Do historical inaccuracies hound the film?

The movie isn’t perfect. It seems a bit convenient to use a fictional incident at the end to resolve what was likely an overly melodramatic version of an argument between the two lovers (and, this being a romance, they are obligated to argue – or, in the parlance of the times, “quarrel” – at the third act). Some of the twists are turns seem too carefully choreographed to cover what is but a tiny chapter in an extraordinary life. At times it feels like Victoria is being converted into something of a plucky “girl power” heroine, rather than portrayed as the more complex historical figure she was.

Still, for everything it does wrong, it is an engaging story. It invests wisely in its cast. If there is any justice in the world, Emily Blunt will be “the next big thing” – this is by no means her finest performance, but she is head and shoulders above the actresses who traditionally appear in these sorts of roles. That said, herself and Rupert Friend have a genuine romantic chemistry which helps the film through. Paul Bettany makes a great supporting actor, even if the film isn’t sure what to make of Lamb – is there a flirtation between the two, or is it purely professional? And it’s great to see Jim Broadbent as King George – Broadbent had memorably and hilariously (yet affectionately) played Albert on BlackAdder all those years ago. Miranda Richardson and Mark Strong round out the cast.

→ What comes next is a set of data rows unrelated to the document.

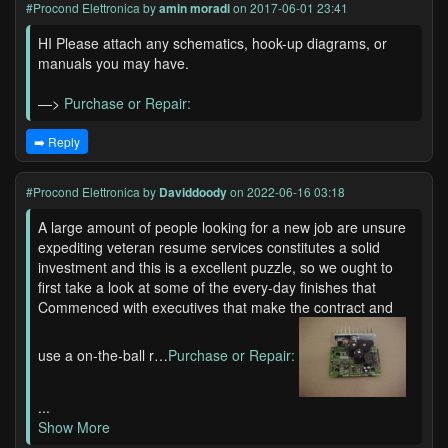
#Procond Elettronica
by
amin moradi
on 2017-06-01 23:41
HI Please attach any schematics, hook-up diagrams, or
manuals you may have.
—>
Purchase or Repair:
➡️ Reply
#Procond Elettronica
by
Daviddoody
on 2022-06-16 03:18
A large amount of people looking for a new job are unsure
expediting veteran resume services constitutes a solid
investment and this is a excellent puzzle, so we ought to
first take a look at some of the every-day finishes that
Commenced with executives that make the contract and
use a on-the-ball r…
Purchase or Repair:
...
Show More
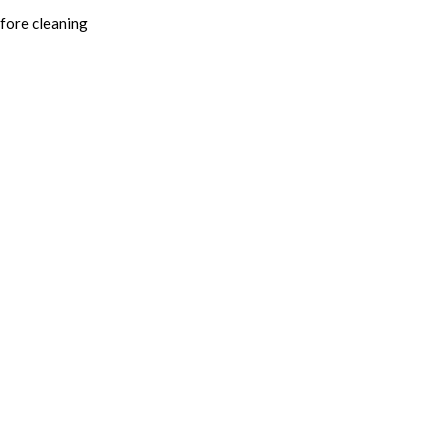
fore cleaning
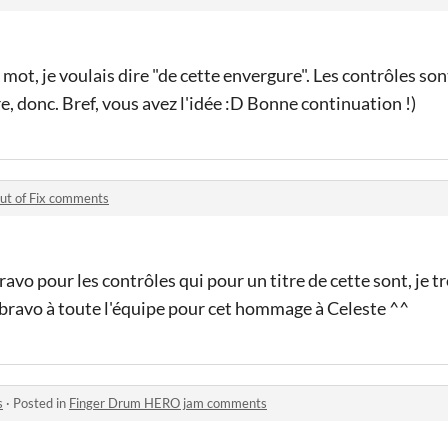
 mot, je voulais dire "de cette envergure". Les contrôles son
e, donc. Bref, vous avez l'idée :D Bonne continuation !)
ut of Fix comments
ravo pour les contrôles qui pour un titre de cette sont, je tr
 bravo à toute l'équipe pour cet hommage à Celeste ^^
s
·
Posted in
Finger Drum HERO jam comments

Director Jean-Marc Vallée handles the film well. He never overwhelms his cast or antagonises his audience by being intrusive, but there are more than a few wonderfully composed shots, like Victoria regally “gliding” to a dance or a tracking shot following the glasses down the length of an extremely long dinner table. You aren’t ever particularly conscious of his style, which is nice on a film like this.

At 100 minutes, it’s a tightly edited film. These sorts of period pieces traditionally cross the two-hour mark (and possibly beyond) – or at least they feel like they do. The Young Victoria breezes past, which is a compliment given how well-worn the ground could feel. It isn’t a brilliant film or a landmark one, but it’s charming in its own way. It isn’t a masterpiece, but it’s a well-made film. It’s an unashamedly romantic film which takes more than a few liberties with its settings, but it mostly delivers on what it promises.

One Response

  1. This film just sort of lies there, inoffensive but not really enticing. Miranda Richardson is wasted, Emily tries but something is off. That being said Rupert Friend convinces me in his talent, he really does stand out here. Overall it’s good, but no better (or worse) than The Duchess.